Task goal:
Return the stretch of the tokenizer and featurizer documentation from "The sentence vector, i.e." through "set to mean.", copied word for word.

Selected text:
— start —

To use ConveRTTokenizer, install Rasa Open Source with pip install rasa[convert].

Configuration

Make the tokenizer case insensitive by adding the case_sensitive: False option, the default being case_sensitive: True.

pipeline:
- name: "ConveRTTokenizer"
  # Flag to check whether to split intents
  "intent_tokenization_flag": False
  # Symbol on which intent should be split
  "intent_split_symbol": "_"
  # Text will be tokenized with case sensitive as default
  "case_sensitive": True
  # Remote URL of hosted model
  "model_url": "https://github.com/PolyAI-LDN/polyai-models/releases/download/v1.0/model.tar.gz"

LanguageModelTokenizer

Short

Tokenizer from pre-trained language models

Outputs

tokens for user messages, responses (if present), and intents (if specified)

Requires

HFTransformersNLP

Description

Creates tokens using the pre-trained language model specified in upstream HFTransformersNLP component. Must be used whenever the LanguageModelFeaturizer is used.

Configuration
pipeline:
- name: "LanguageModelTokenizer"
  # Flag to check whether to split intents
  "intent_tokenization_flag": False
  # Symbol on which intent should be split
  "intent_split_symbol": "_"

Text Featurizers

Text featurizers are divided into two different categories: sparse featurizers and dense featurizers. Sparse featurizers are featurizers that return feature vectors with a lot of missing values, e.g. zeros. As those feature vectors would normally take up a lot of memory, we store them as sparse features. Sparse features only store the values that are non zero and their positions in the vector. Thus, we save a lot of memory and are able to train on larger datasets.

By default all featurizers will return a matrix of length (number-of-tokens x feature-dimension). So, the returned matrix will have a feature vector for every token. This allows us to train sequence models. However, the additional token at the end (e.g. __CLS__) contains features for the complete utterance. This feature vector can be used in any bag-of-words model. The corresponding classifier can therefore decide what kind of features to use.

MitieFeaturizer

Short

Creates a vector representation of user message and response (if specified) using the MITIE featurizer.

Outputs

dense_features for user messages and responses

Requires

MitieNLP

Type

Dense featurizer

Description

Creates features for entity extraction, intent classification, and response classification using the MITIE featurizer.

Note

NOT used by the MitieIntentClassifier component. But can be used by any component later in the pipeline that makes use of dense_features.

Configuration

The sentence vector, i.e. the vector of the __CLS__ token, can be calculated in two different ways, either via mean or via max pooling. You can specify the pooling method in your configuration file with the option pooling. The default pooling method is set to mean.

pipeline:
- name: "MitieFeaturizer"
  # Specify what pooling operation should be used to calculate the vector of
  # the __CLS__ token. Available options: 'mean' and 'max'.
  "pooling": "mean"

SpacyFeaturizer

Short

Creates a vector representation of user message and response (if specified) using the spaCy featurizer.

— end —

Dataset content:
— start —

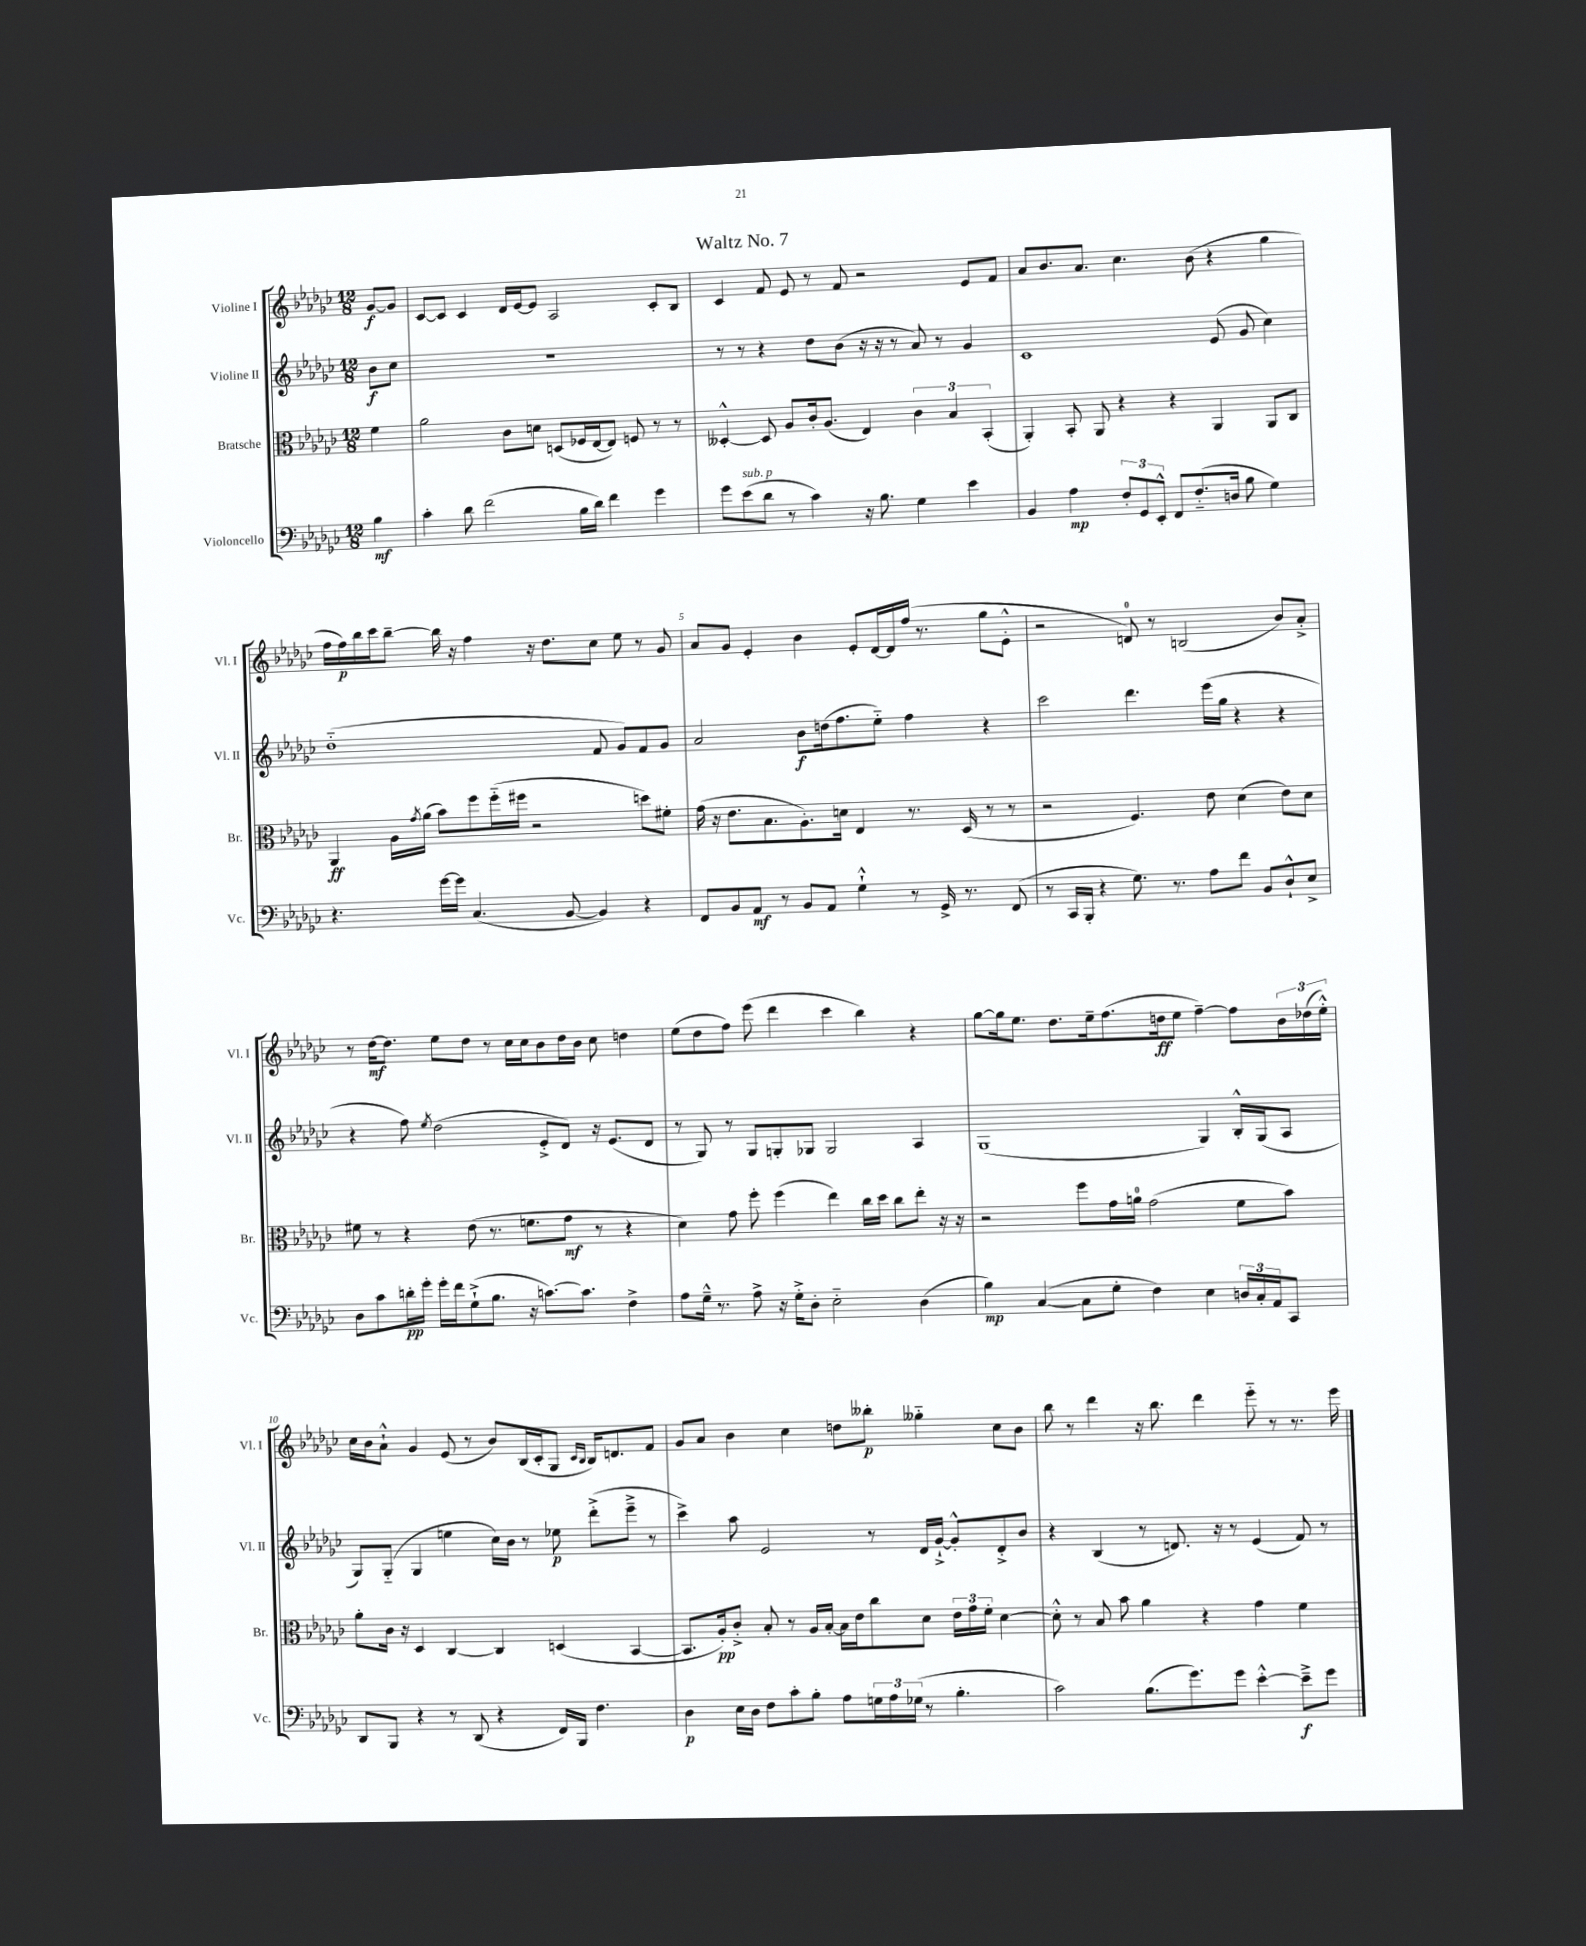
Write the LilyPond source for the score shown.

— end —

Result of the task:
The sentence vector, i.e. the vector of the __CLS__ token, can be calculated in two different ways, either via mean or via max pooling. You can specify the pooling method in your configuration file with the option pooling. The default pooling method is set to mean.